- [HOW TO COMPLETE THIS TASK]:
Return the data below exactly, minus the pictures.

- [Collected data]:
▼
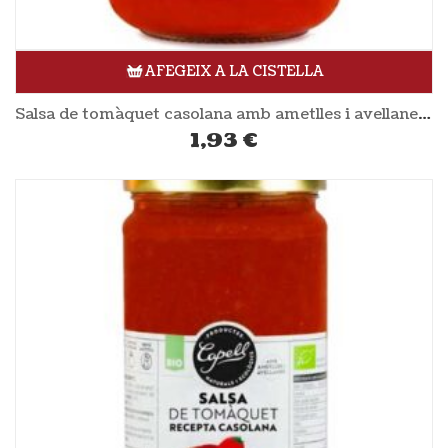
AFEGEIX A LA CISTELLA
Salsa de tomàquet casolana amb ametlles i avellanes 350gr CAPELL
1,93
€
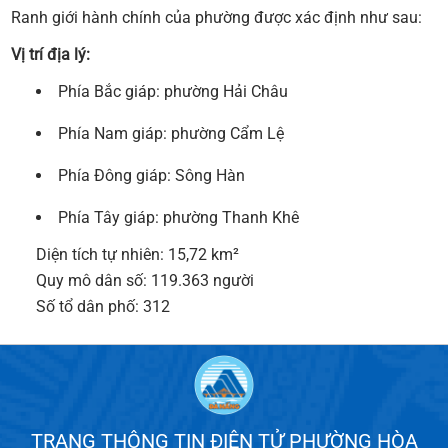
Ranh giới hành chính của phường được xác định như sau:
Vị trí địa lý:
Phía Bắc giáp: phường Hải Châu
Phía Nam giáp: phường Cẩm Lệ
Phía Đông giáp: Sông Hàn
Phía Tây giáp: phường Thanh Khê
Diện tích tự nhiên: 15,72 km²
Quy mô dân số: 119.363 người
Số tổ dân phố: 312
TRANG THÔNG TIN ĐIỆN TỬ PHƯỜNG HÒA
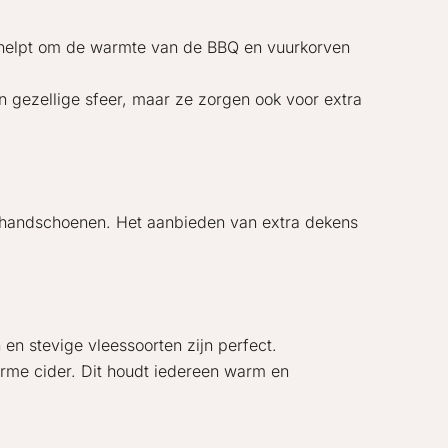
it helpt om de warmte van de BBQ en vuurkorven
en gezellige sfeer, maar ze zorgen ook voor extra
 handschoenen. Het aanbieden van extra dekens
en stevige vleessoorten zijn perfect.
rme cider. Dit houdt iedereen warm en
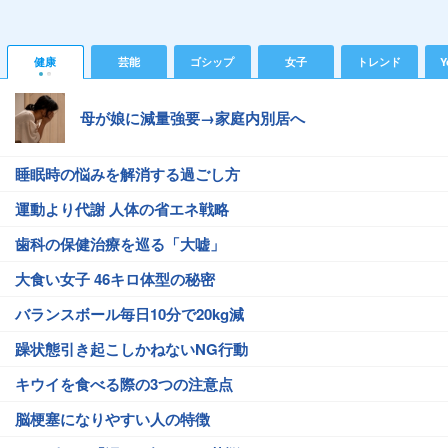
健康
芸能
ゴシップ
女子
トレンド
Y
母が娘に減量強要→家庭内別居へ
睡眠時の悩みを解消する過ごし方
運動より代謝 人体の省エネ戦略
歯科の保健治療を巡る「大嘘」
大食い女子 46キロ体型の秘密
バランスボール毎日10分で20kg減
躁状態引き起こしかねないNG行動
キウイを食べる際の3つの注意点
脳梗塞になりやすい人の特徴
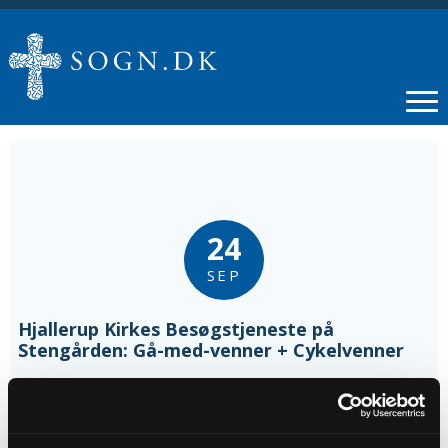
24
SEP
Hjallerup Kirkes Besøgstjeneste på
Stengården: Gå-med-venner + Cykelvenner
Tidspunkt
kl. 10:00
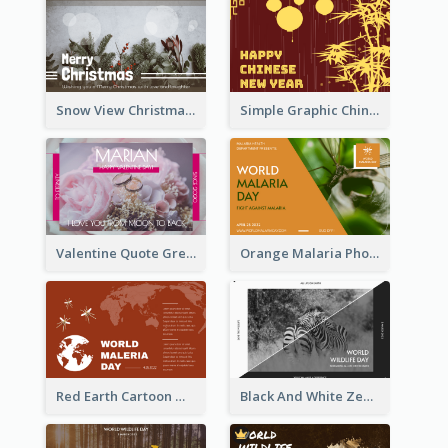
Snow View Christmas Card With Simple Design
Simple Graphic Chinese New Year In Red And Yellow
Valentine Quote Greeting Card
Orange Malaria Photo World Malaria Day Greeting Card
Red Earth Cartoon World Malaria Day Greeting Card
Black And White Zebra World Wildlife Day Greeting Card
▲
- [EXERCISE OUTPUT]:
AFEGEIX A LA CISTELLA
Salsa de tomàquet casolana amb ametlles i avellanes 350gr CAPELL
1,93
€
Ranh giới hành chính của phường được xác định như sau:
Vị trí địa lý:
Phía Bắc giáp: phường Hải Châu
Phía Nam giáp: phường Cẩm Lệ
Phía Đông giáp: Sông Hàn
Phía Tây giáp: phường Thanh Khê
Diện tích tự nhiên: 15,72 km²
Quy mô dân số: 119.363 người
Số tổ dân phố: 312
TRANG THÔNG TIN ĐIỆN TỬ PHƯỜNG HÒA
it helpt om de warmte van de BBQ en vuurkorven
en gezellige sfeer, maar ze zorgen ook voor extra
 handschoenen. Het aanbieden van extra dekens
en stevige vleessoorten zijn perfect.
rme cider. Dit houdt iedereen warm en
健康
芸能
ゴシップ
女子
トレンド
Y
母が娘に減量強要→家庭内別居へ
睡眠時の悩みを解消する過ごし方
運動より代謝 人体の省エネ戦略
歯科の保健治療を巡る「大嘘」
大食い女子 46キロ体型の秘密
バランスボール毎日10分で20kg減
躁状態引き起こしかねないNG行動
キウイを食べる際の3つの注意点
脳梗塞になりやすい人の特徴
24
SEP
Hjallerup Kirkes Besøgstjeneste på
Stengården: Gå-med-venner + Cykelvenner
Tidspunkt
kl. 10:00
Snow View Christmas Card With Simple Design
Simple Graphic Chinese New Year In Red And Yellow
Valentine Quote Greeting Card
Orange Malaria Photo World Malaria Day Greeting Card
Red Earth Cartoon World Malaria Day Greeting Card
Black And White Zebra World Wildlife Day Greeting Card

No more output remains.